Last Updated on April 28, 2019 by LawEuro
Information Note on the Court’s case-law 228
April 2019
Dimopulos v. Turkey – 37766/05
Judgment 2.4.2019 [Section II]
Article 6
Civil proceedings
Article 6-1
Fair hearing
violation
Facts – In 2003, claiming ownership by adverse possession (provided for by the Turkish Civil Code as of twenty years’ continuous possession), the applicant brought a civil action seeking to be recognised as the owner of land which was registered at the time as the property of the State Treasury.
In July 2004 an amendment to the Law on the Protection of the Cultural and Natural Heritage entered into force. Under the Law, exceptions to the rule of adverse possession, which had previously been more limited, were now extended to all natural sites (including the land occupied by the applicant).
In October 2004 the court hearing the case dismissed the applicant’s action outright, on the ground that the legislative amendment was a rule of “public policy” and therefore applied to pending cases that had not yet been the subject of a final decision. The question whether the conditions for acquisition by adverse possession had previously been met was therefore not examined.
In 2007 the above-mentioned legislative amendment was abolished in substance.
Law – Article 6 § 1: Until the entry into force of the legislative amendment in question, domestic law had clearly permitted the applicant to acquire ownership of the property if the conditions for acquisition by adverse possession were met. The retroactive application of the new Law had the effect of depriving her of any prospect of success in her action to acquire ownership of the land.

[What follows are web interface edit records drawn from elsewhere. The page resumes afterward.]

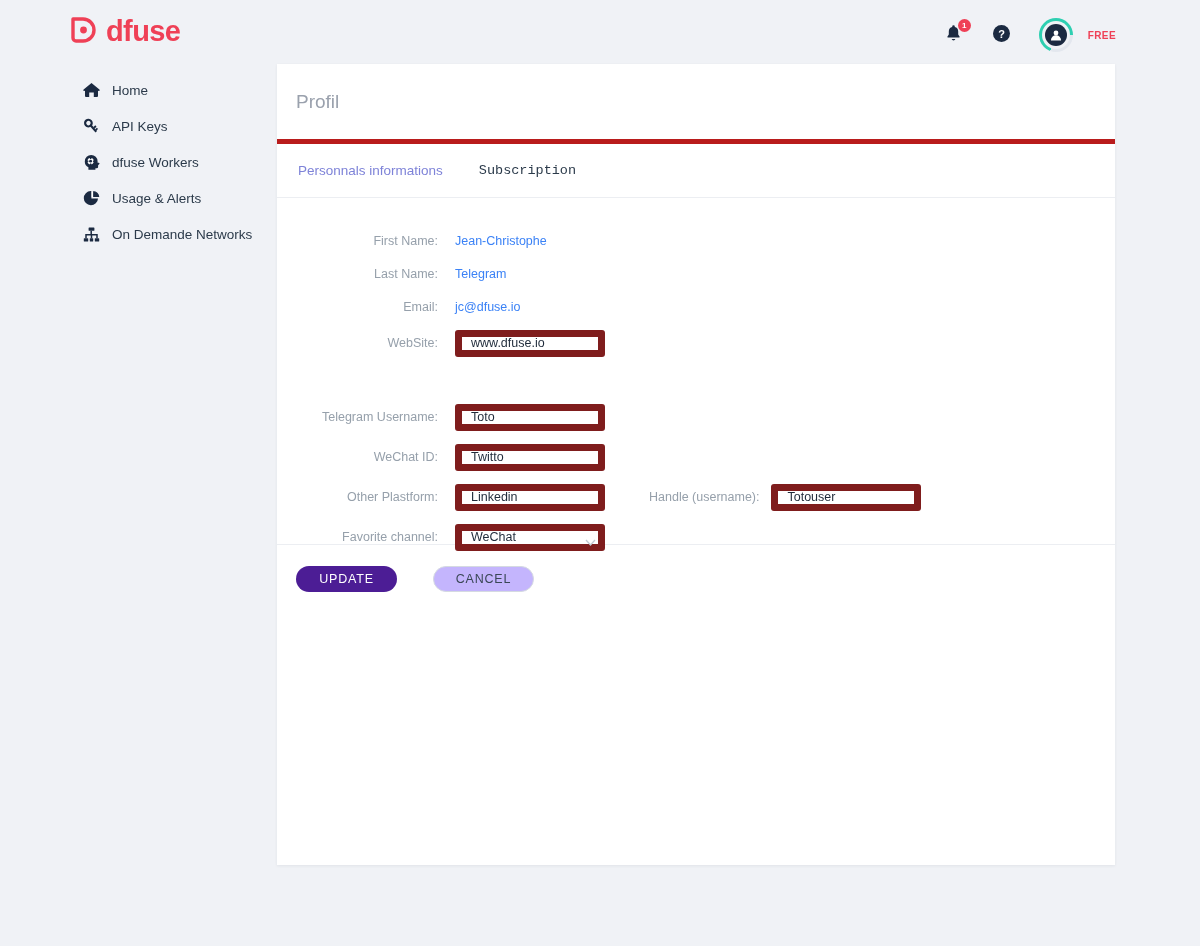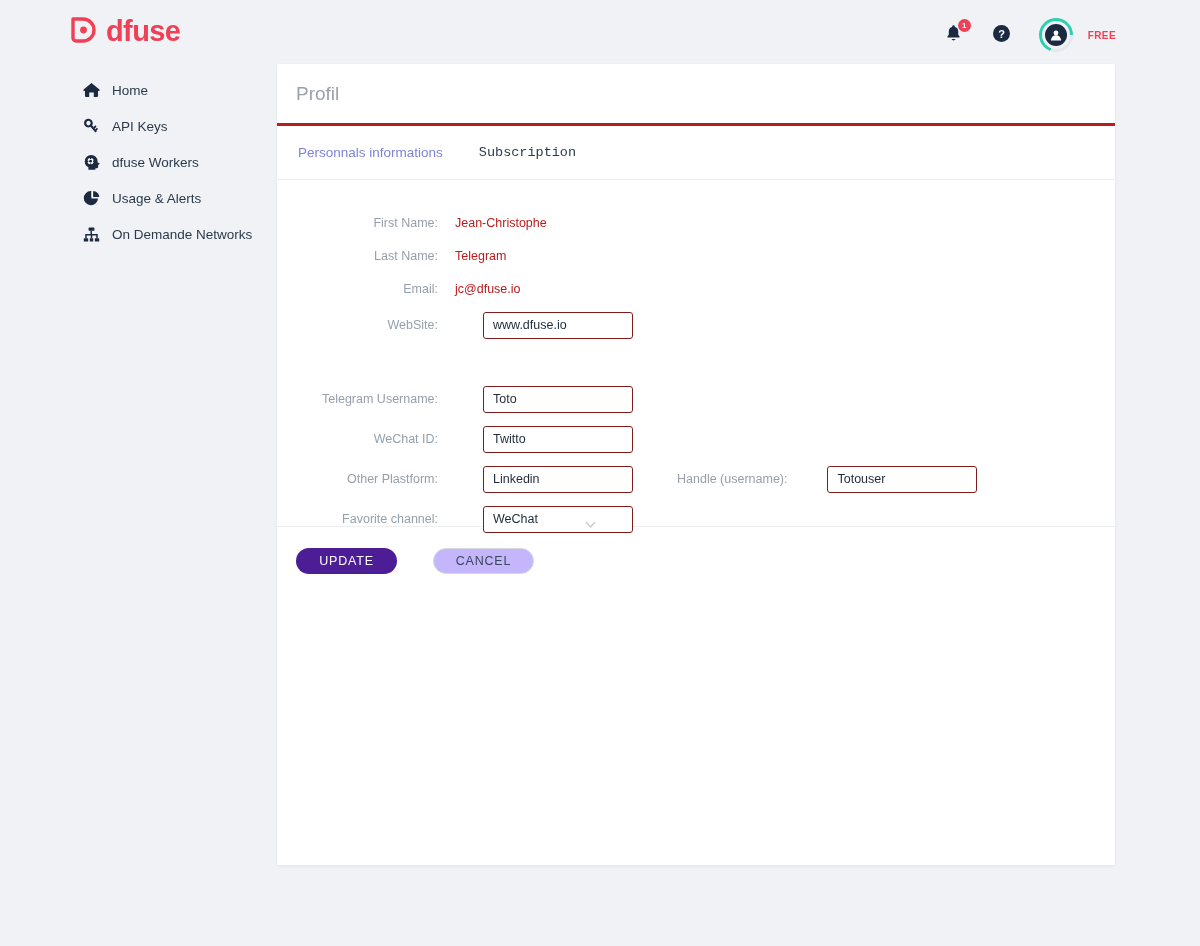--- a/index.html
+++ b/index.html
@@ -148,22 +148,22 @@
   .card {
     position: absolute;
     left: 277px;
     top: 64px;
     width: 838px;
     height: 801px;
     background: #ffffff;
     box-shadow: 0 1px 3px rgba(30,40,60,0.07);
   }
   .card-header {
-    height: 62px;
-    border-bottom: 3px solid #b91c1c;
+    height: 80px;
+    border-bottom: 5px solid #b91c1c;
     display: flex;
     align-items: center;
     padding-left: 19px;
   }
   .card-title {
     font-size: 19px;
     color: #9aa1ad;
     font-weight: normal;
   }
   .tabs {
@@ -199,34 +199,33 @@
   .lbl {
     width: 178px;
     text-align: right;
     padding-right: 17px;
     font-size: 12.5px;
     color: #96a0ab;
     white-space: nowrap;
   }
   .val {
     font-size: 12.5px;
-    color: #b91c1c;
+    color: #3b82f6;
   }
   .field {
     width: 150px;
     height: 27px;
-    border: 1px solid #7f1d1d;
+    border: 7px solid #7f1d1d;
     border-radius: 3px;
     background: #fff;
     font-size: 12.5px;
     color: #1f2b3a;
     padding: 0 9px;
     font-family: "Liberation Sans", sans-serif;
     outline: none;
-    margin-left: 28px;
   }
   .row.input-row { height: 40px; }
 
   .select-wrap {
     position: relative;
     width: 150px;
     height: 27px;
   }
   .select-wrap .field { width: 150px; padding-right: 26px; }
   .chev {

Admittedly, there was nothing to suggest that the legislative amendment had been specifically aimed at the present dispute. However, a mere reference to public policy in the court’s judgment did not constitute a sufficient reason for the retroactive application of the Law. Likewise, the Government had not taken the trouble to explain to the Court the reasons for the retroactive application of the legislative amendment in the context of the judicial proceedings to which the Treasury had been a party.
The Court was prepared to accept that the retroactive application of the Law had been intended to protect the environment. However, for such application to be considered compatible with the Convention, the judicial decisions should have provided sufficient reasons for it. Retroactive measures of this kind affected not only the right to a fair hearing, but also more generally the principle of the rule of law that was inherent in all the Articles of the Convention.
Moreover, less than three years after the 2004 amendment, the Law in question had been amended again, and land in the category to which the disputed property belonged could now be acquired by adverse possession, as had been the case when the applicant had brought her action. Therefore, in the absence of any information on the scope of the retroactive application of the legislative amendment, it was difficult to conclude that there had been a practical correlation between the retroactive application of the legislation in question, which had remained in force for less than three years, and environmental protection in general.
In sum, it did not appear from the case file that the legislative intervention had been justified on compelling grounds of general interest.
Conclusion: violation (unanimously).
Article 41: EUR 6,000 in respect of non-pecuniary damage; claim for pecuniary damage dismissed.